INPUT DATA:
----------------
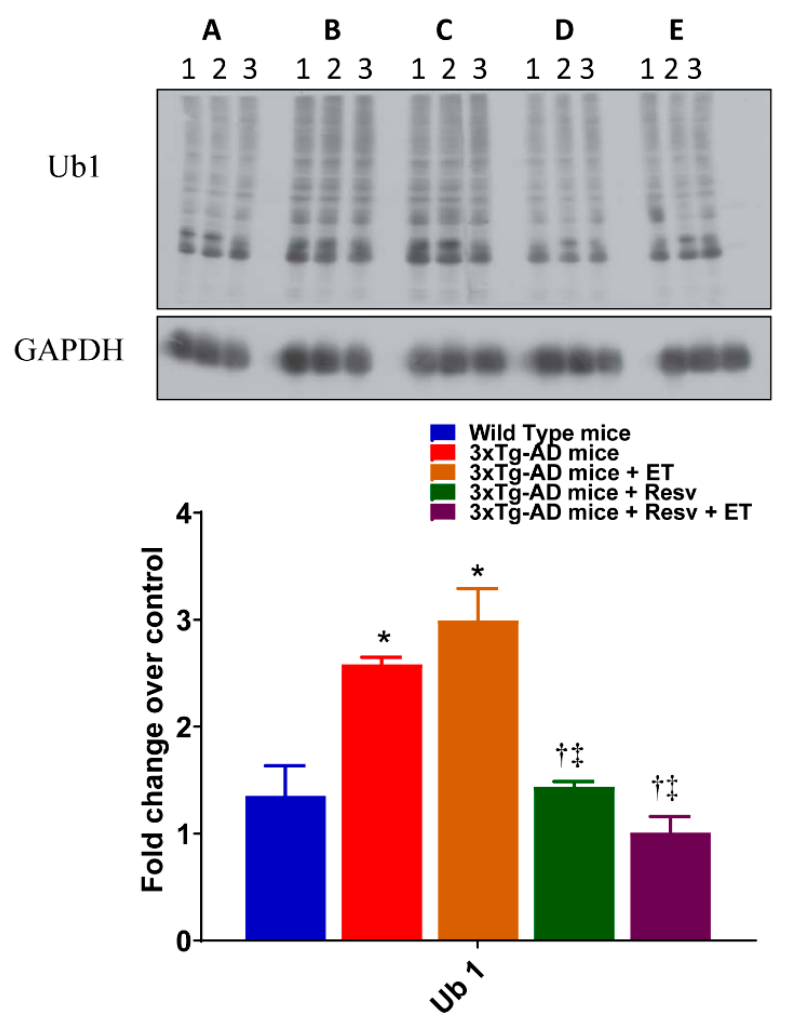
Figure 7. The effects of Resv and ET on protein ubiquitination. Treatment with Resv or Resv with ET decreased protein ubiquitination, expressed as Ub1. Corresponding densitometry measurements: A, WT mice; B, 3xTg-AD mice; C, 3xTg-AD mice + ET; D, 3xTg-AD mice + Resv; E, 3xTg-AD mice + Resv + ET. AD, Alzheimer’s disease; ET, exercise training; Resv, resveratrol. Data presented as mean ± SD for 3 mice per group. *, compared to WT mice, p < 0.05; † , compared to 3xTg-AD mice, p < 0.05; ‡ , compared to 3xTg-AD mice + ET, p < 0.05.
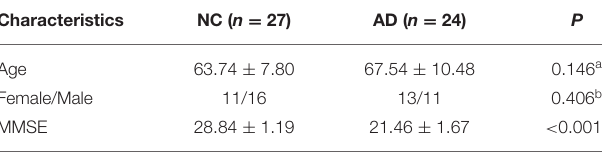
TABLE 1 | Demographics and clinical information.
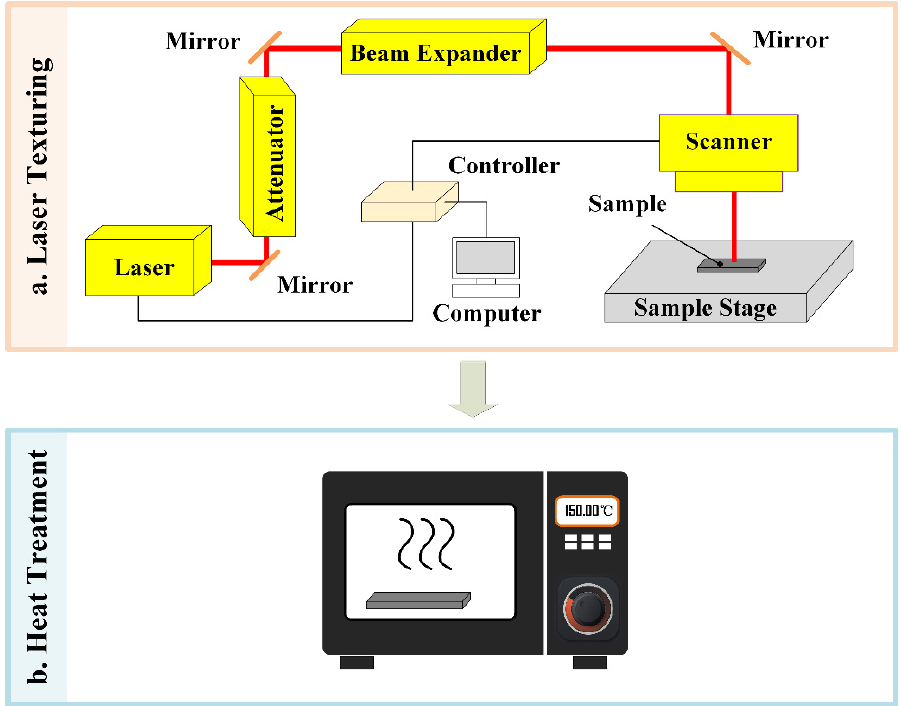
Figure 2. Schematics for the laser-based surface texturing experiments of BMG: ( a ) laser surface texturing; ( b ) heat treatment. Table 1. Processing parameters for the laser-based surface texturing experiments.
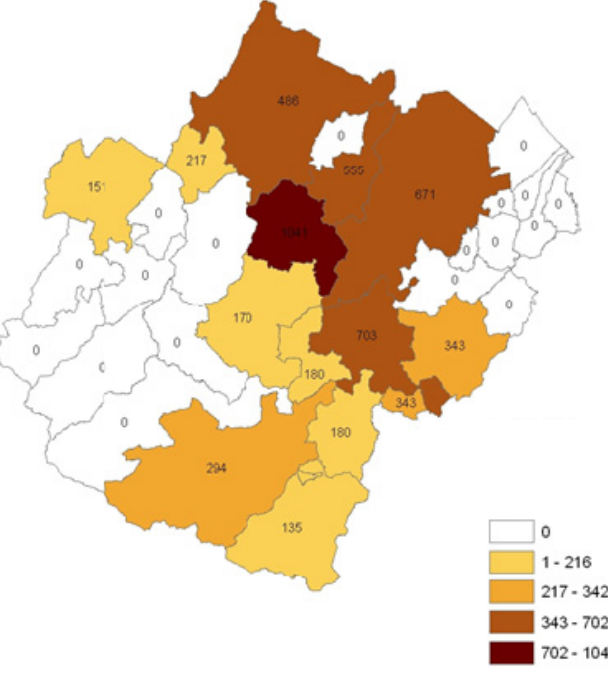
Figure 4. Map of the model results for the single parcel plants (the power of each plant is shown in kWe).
----------------
GOAL OF THE EXERCISE: Skipping all images, print the data above a second time exactly.

SOLUTION TO THIS TASK:
Figure 7. The effects of Resv and ET on protein ubiquitination. Treatment with Resv or Resv with ET decreased protein ubiquitination, expressed as Ub1. Corresponding densitometry measurements: A, WT mice; B, 3xTg-AD mice; C, 3xTg-AD mice + ET; D, 3xTg-AD mice + Resv; E, 3xTg-AD mice + Resv + ET. AD, Alzheimer’s disease; ET, exercise training; Resv, resveratrol. Data presented as mean ± SD for 3 mice per group. *, compared to WT mice, p < 0.05; † , compared to 3xTg-AD mice, p < 0.05; ‡ , compared to 3xTg-AD mice + ET, p < 0.05.
TABLE 1 | Demographics and clinical information.
Figure 2. Schematics for the laser-based surface texturing experiments of BMG: ( a ) laser surface texturing; ( b ) heat treatment. Table 1. Processing parameters for the laser-based surface texturing experiments.
Figure 4. Map of the model results for the single parcel plants (the power of each plant is shown in kWe).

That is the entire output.